Once a deployment is launched, users will very quickly and naturally test out those parts of the deployment that affect them the most and come to a conclusion as to whether their lives will be easier as a result. Their enthusiasm rapidly decreases with time as the benefits of the deployment are quickly assimilated into their day-to-day activities. In a similar vein, developers have a longer time horizon, often starting at six months and sometimes going out as far as two or three years depending on the size of the team, whether they're working in the retail or wholesale sector and where the next project is coming from.
They have a better grasp of the strategic benefits of technology not least because it is in their interests to do so. However, their vision of value is sometimes clouded by the fact that their work often continues beyond the first deployment phase into maintenance and support issues. With several projects in different stages contemporaneously in most financial firms, this causes a lattice effect which can make it difficult for developers to see the truly big picture. The commissioners here have the most complex pattern of all. If they are effective at their level, they will have a time horizon stretching out starting at a year and often going as far as ten to fifteen years. No-one is saying that they know the future that far ahead. At fifteen years out, the value delivery is cumulative on too many factors in between including the market changes that will have occurred.

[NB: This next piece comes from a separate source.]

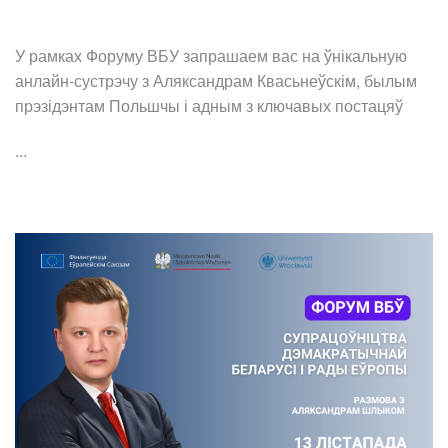
У рамках Форуму ВБУ запрашаем вас на ўнікальную
анлайн-сустрэчу з Аляксандрам Квасьнеўскім, былым
прэзідэнтам Польшчы і адным з ключавых постацяў
...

But in technology one thing is very very clear. Convergence is occurring in all areas of financial services. This is occurring at the market level where the large players are rapidly taking over the smaller; and at the technological level where deployments must use disruptive technologies more and more to survive. One of the key facets of disruptive technologies is that they are often visible as either an agglomerated platform or as agglomerated hardware. I've drawn the commissioner curve deliberately with multiple peaks, to make two points. First, any given deployment is likely to deliver value in a non-continuous way. Second, most commissioning bodies either don't perceive the multiple value delivery or don't take account of it in their assessments. So, after we have established how to assess value delivery inside the deployment and we have established some of the complicating factors surrounding post-deployment assessment of value, we are left with the question ‘what is value?'.
Well, I think we've established that value means different things to different people within an organisation. The only view left not discussed is the view from the organisation's perspective. In that regard, the shareholders represent that view since they ‘are' the organisation. Undoubtedly, not many practitioners include share value into their calculations, but ultimately this is the only market by which the company is measured in the market. All other activities connect together to create that value - its people, its products and... its technology.

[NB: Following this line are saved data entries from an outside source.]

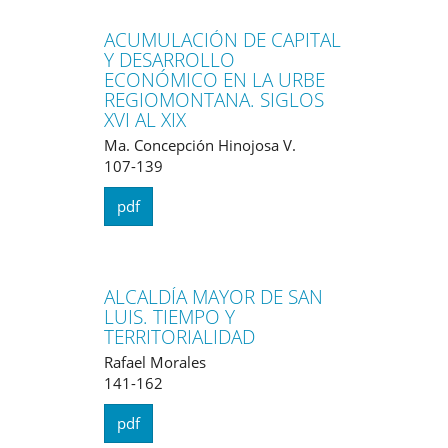
ACUMULACIÓN DE CAPITAL
Y DESARROLLO
ECONÓMICO EN LA URBE
REGIOMONTANA. SIGLOS
XVI AL XIX
Ma. Concepción Hinojosa V.
107-139
pdf
ALCALDÍA MAYOR DE SAN
LUIS. TIEMPO Y
TERRITORIALIDAD
Rafael Morales
141-162
pdf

I consulted for a major financial institution recently to help their management understand and implement technology systems to deal with the Sarbanes-Oxley Act. While they weren't a US firm they had figured out that the fact their shares were listed on the NYSE and that their global operations fell under the remit of the US act. During the project we discussed what constituted a ‘reportable event', that is an event which, if not reported, had the potential to lead to a misstatement of the financial health of the organisation to the market.
The Act requires ‘timely reporting' and ‘appropriate response'; so while a minor error could be reported up the normal chain of command and meet the terms of the act; a serious issue would require a direct communication with a C-level executive, usually CEO and/or CFO missing out the intervening command chain. The Act also requires assessment by auditors of the strength of controls in the organisation to identify, prevent or cure any given issue. In this case, the firm had appointed someone with only six months experience in the business, to be responsible for stock control in the vault - in which were £3 billion in bearer bonds. During the consult, this person admitted to having ‘lost' the bonds for three days. They were showing on the stock record as being in the vault, but they weren't there.
The person had not informed anyone else, but searched the communication chain in a low-level way to try to find them again. This was successful. The point, unfortunately, was that (i) the stock control was clearly not good enough - no value delivery there; (ii) the person concerned, given the size of the issue, should have reported directly to the CEO within ten minutes and (iii) without a grounding in both regulatory issues, systems and management, this issue would have been swept under the carpet. The point of this anecdote is that because this organisation had no concept of value delivery nor of its measurement, they placed their firm in a position where the share value would have been affected.
Barings, Northern Rock and Societe Generale all stand as testament to what can happen when you think you have good technology in place, but don't continually question its value.